Skipping ahead to the present, the meaning of an Ottoman Koran is still more flexible than it might appear. In January 2002, one came to Washington under somewhat unique circumstances. Turkish Prime Minister Bulent Ecevit, a left-wing intellectual and committed secularist, brought U.S. President George W. Bush a small sixteenth-century Koran. In the aftermath of 9/11, the gift seemed an unremarkable gesture from the secular leader of a predominantly Muslim country who was eager to dissociate Islam from terrorism. For Ecevit, who in a different context had reminded Americans that Turks, “whether one likes it or not,” were Muslim, the Koran was as much an acknowledgement of reality as a celebration of faith.

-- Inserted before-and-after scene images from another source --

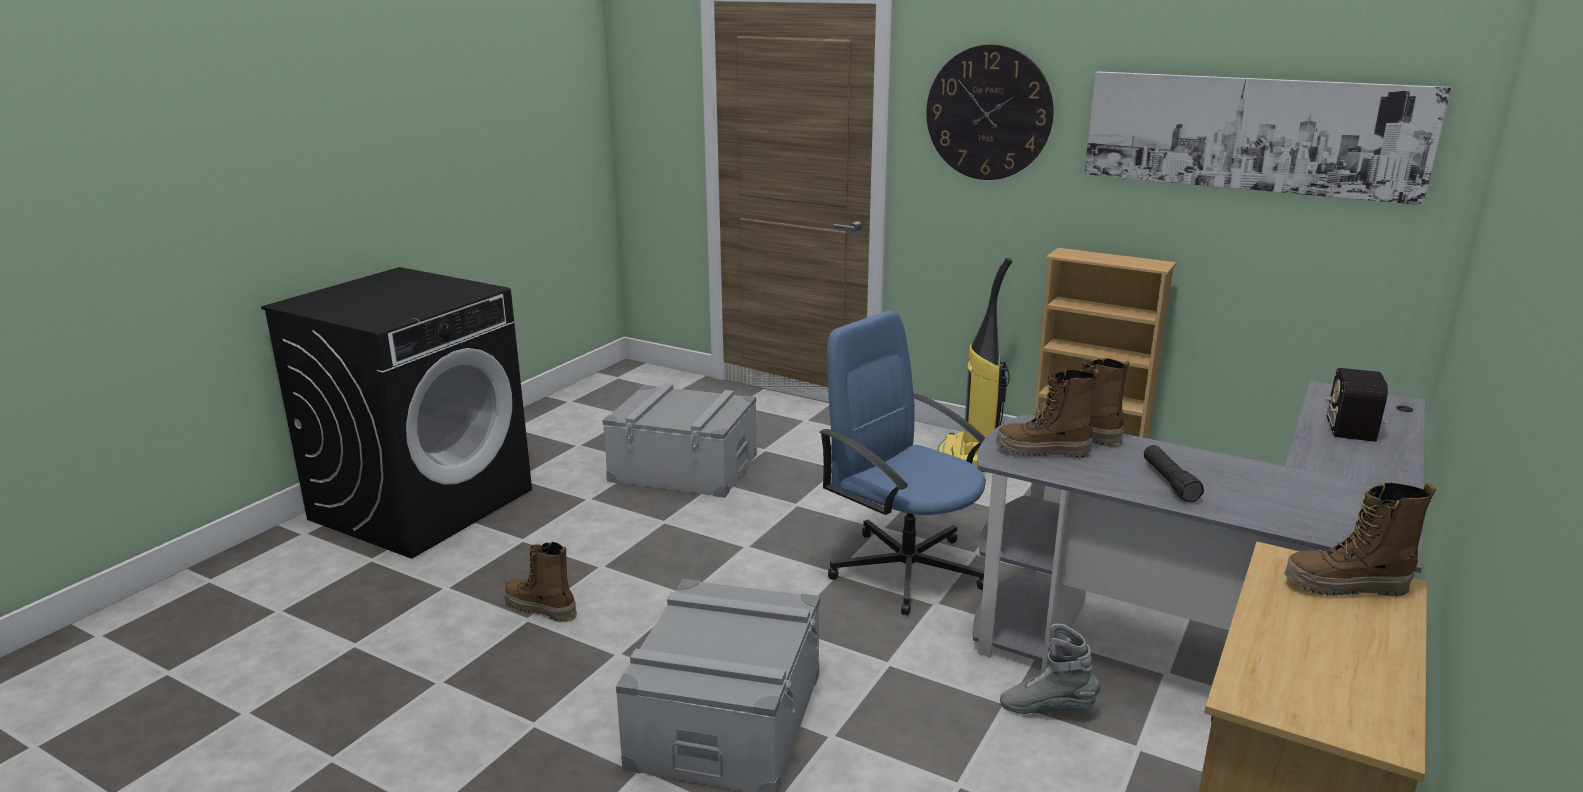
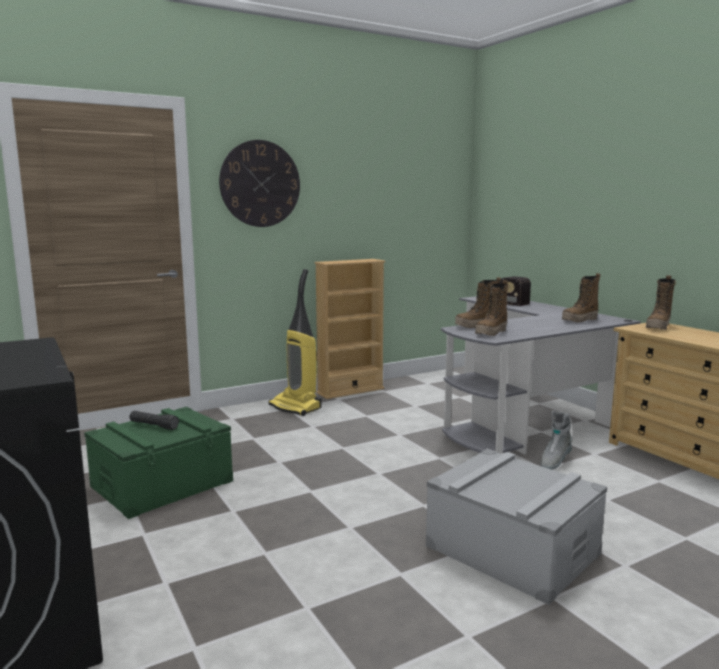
camera: 60 degrees left, 10 degrees down
boot [504,542,577,622] -> boot moved to [562,273,601,322]
grey storage box [603,384,757,498] -> green storage box [84,407,233,519]
blue office chair [819,310,986,615] -> none
picture [1084,71,1451,205] -> none
black flashlight [1144,445,1204,502] -> black flashlight moved to [129,411,179,430]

Not surprisingly, today’s Smithsonian exhibit, made possible by President Recep Tayyip Erdogan’s current Islamist government, is very much a celebration of faith, with the Koran’s Islamic content emphasized alongside its artistic legacy. More intriguingly, the exhibit seems to have provided Erdogan’s erstwhile secular rivals an opportunity to join in the celebration. Alongside the Turkish Ministry of Tourism, another of the exhibit’s sponsors is the Dogan Group. A part of Turkey’s traditionally secular business community, Aydin Dogan owned several newspapers that were once quite critical of Erdogan. Through a series of politically motivated legal actions, ranging from a 2.5 billion dollar tax fine to the arrest of high-ranking employees, the government brought Dogan’s newspapers to heel. For secular businessmen to offer their financial support to such an enthusiastically religious museum exhibit reveals the contours of Erdogan’s success in blending power with piety and incorporating former rivals into his new regime.
Korans, visitors to the Smithsonian learn, were routinely used across the Islamic world as diplomatic gifts to cement political and military alliances. The ones currently on display served over the years to build relationships between Ottomans, Safavids, Abbasids, Ismailis, Mongols, and Mamlukes. Given the array of bilateral challenges facing the U.S.-Turkish alliance today, it could certainly use some cementing. If the history of these Korans can hint at a more complex relationship between Islam and secularism than some in Washington seem to envision, perhaps they might, in some small way, do their part to help.